Copy out every line of text in the listing below with no changes, and leave the pictures out.

■ Study material:

· · · ·

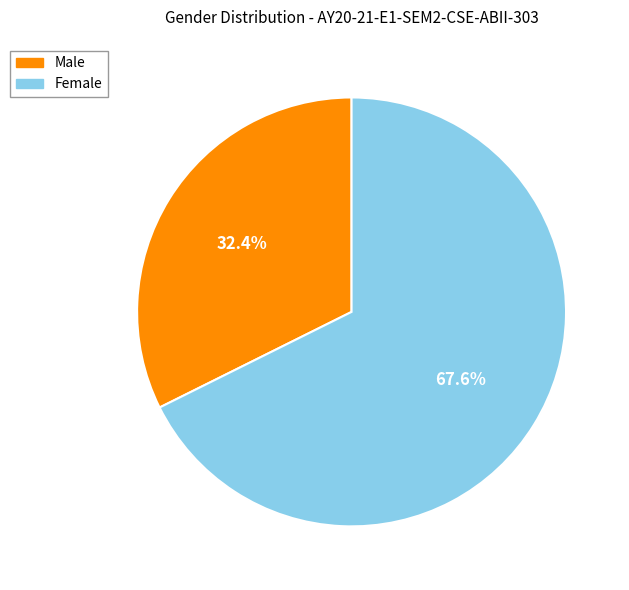

Count the number of slices in the pie.

2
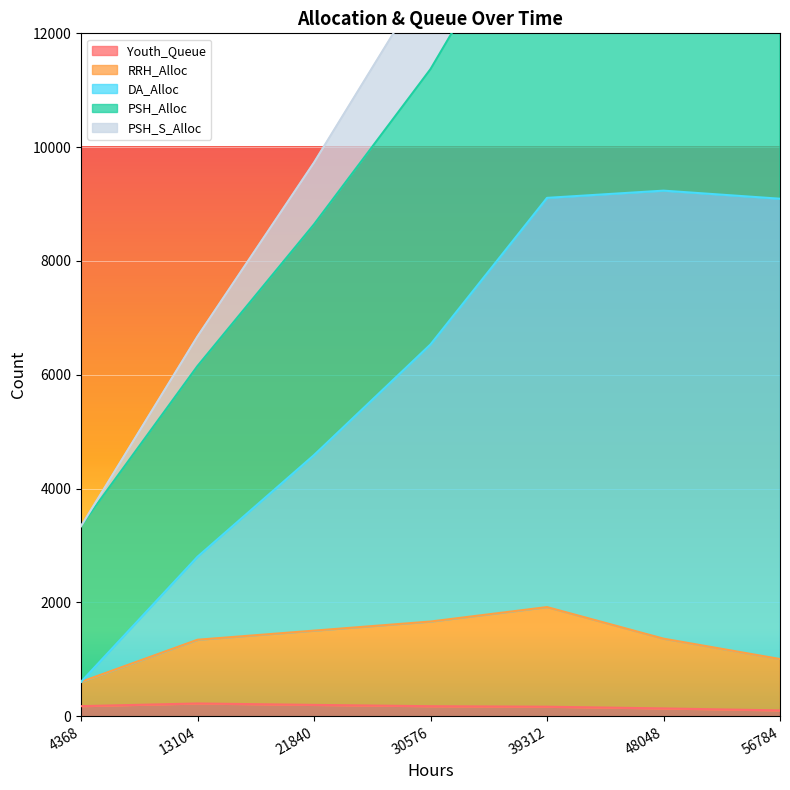

What is the difference between the maximum and minimum values in the Youth_Queue series?

122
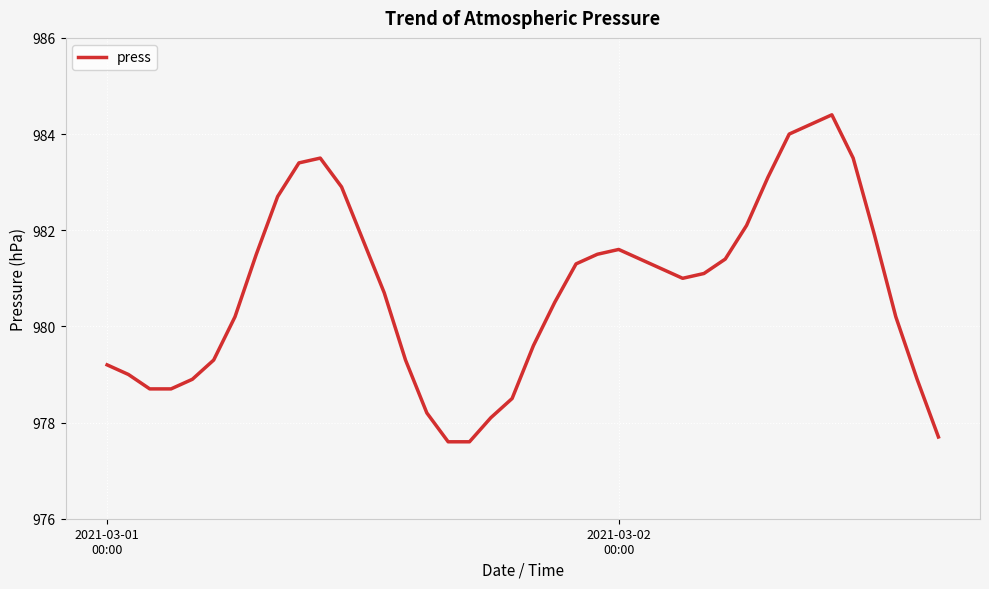

What is the minimum value shown in the chart?

977.6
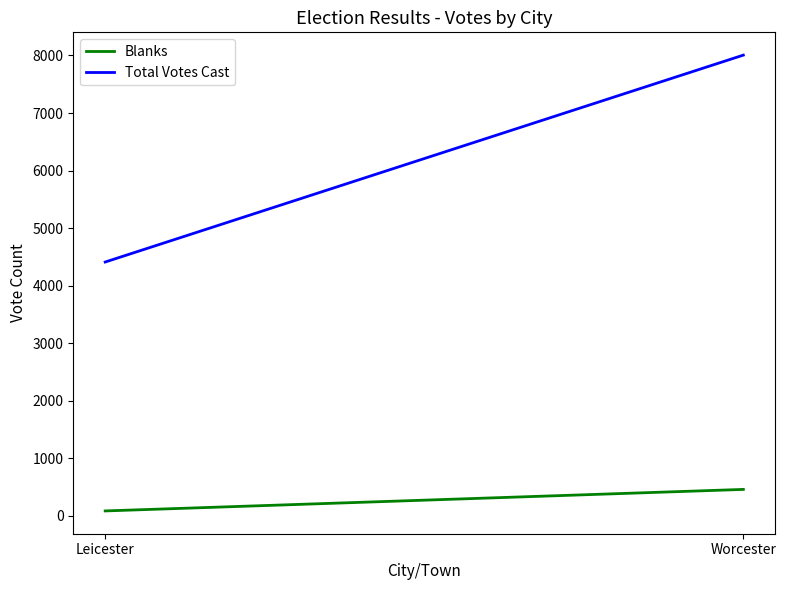

Which series has the largest range (max minus min)?

Total Votes Cast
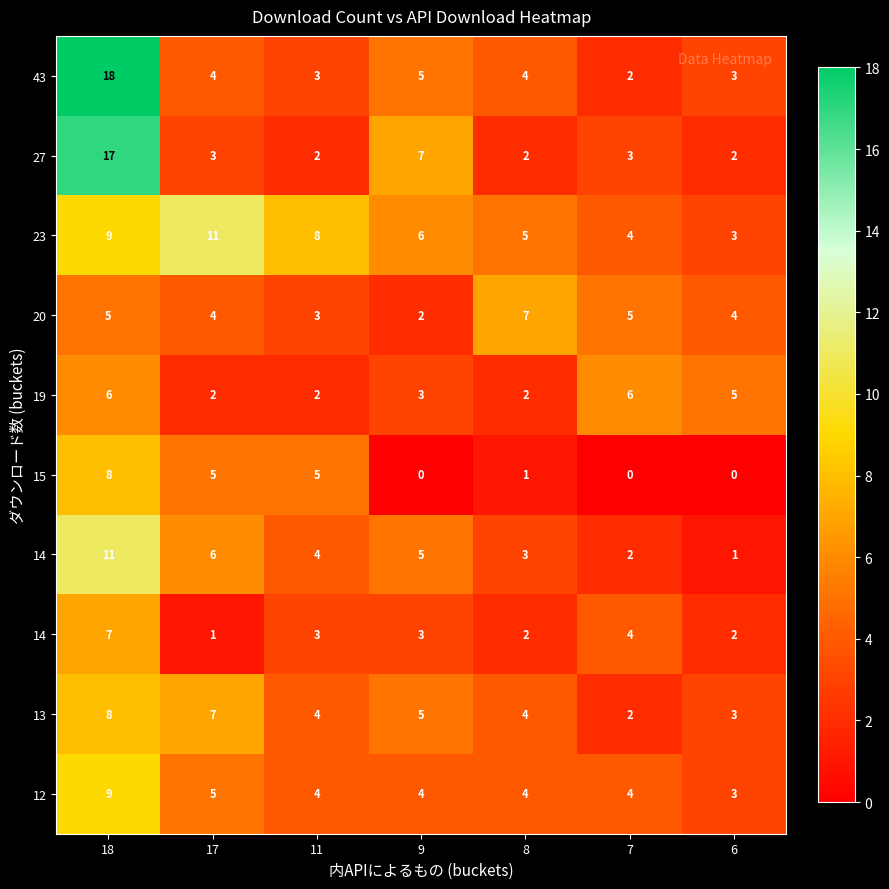

What is the total value across all series at 8?

34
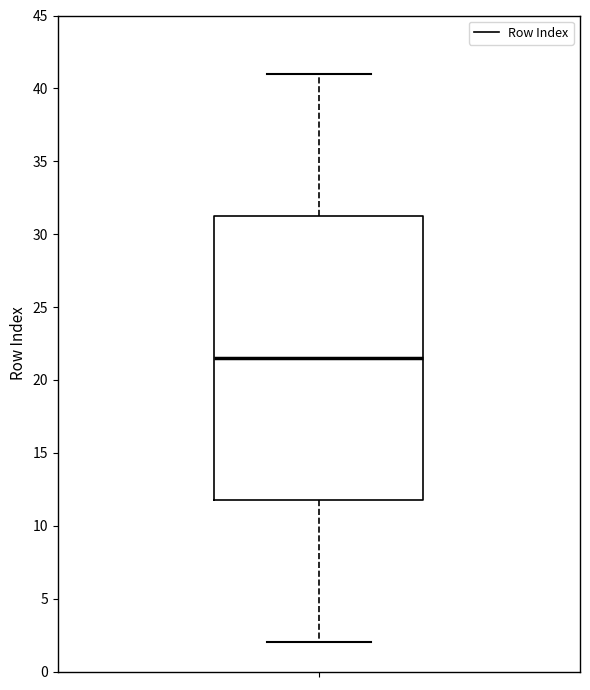

Read this box plot against the y-axis: the position of the median line, the range covered by the box, and the ends of both whiskers. The values are not printed on the chart, so give them approximately, as read against the axis.

median 21.5, box 12.0 to 31.5, whiskers 2.0 to 41.0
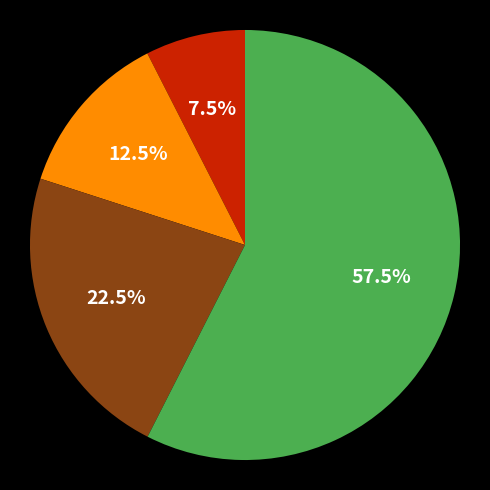

Is there a majority slice in this chart?

Yes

· · · ·

■ Response to this exercise:
Count the number of slices in the pie.

2

What is the difference between the maximum and minimum values in the Youth_Queue series?

122

What is the minimum value shown in the chart?

977.6

Which series has the largest range (max minus min)?

Total Votes Cast

What is the total value across all series at 8?

34

Read this box plot against the y-axis: the position of the median line, the range covered by the box, and the ends of both whiskers. The values are not printed on the chart, so give them approximately, as read against the axis.

median 21.5, box 12.0 to 31.5, whiskers 2.0 to 41.0

Is there a majority slice in this chart?

Yes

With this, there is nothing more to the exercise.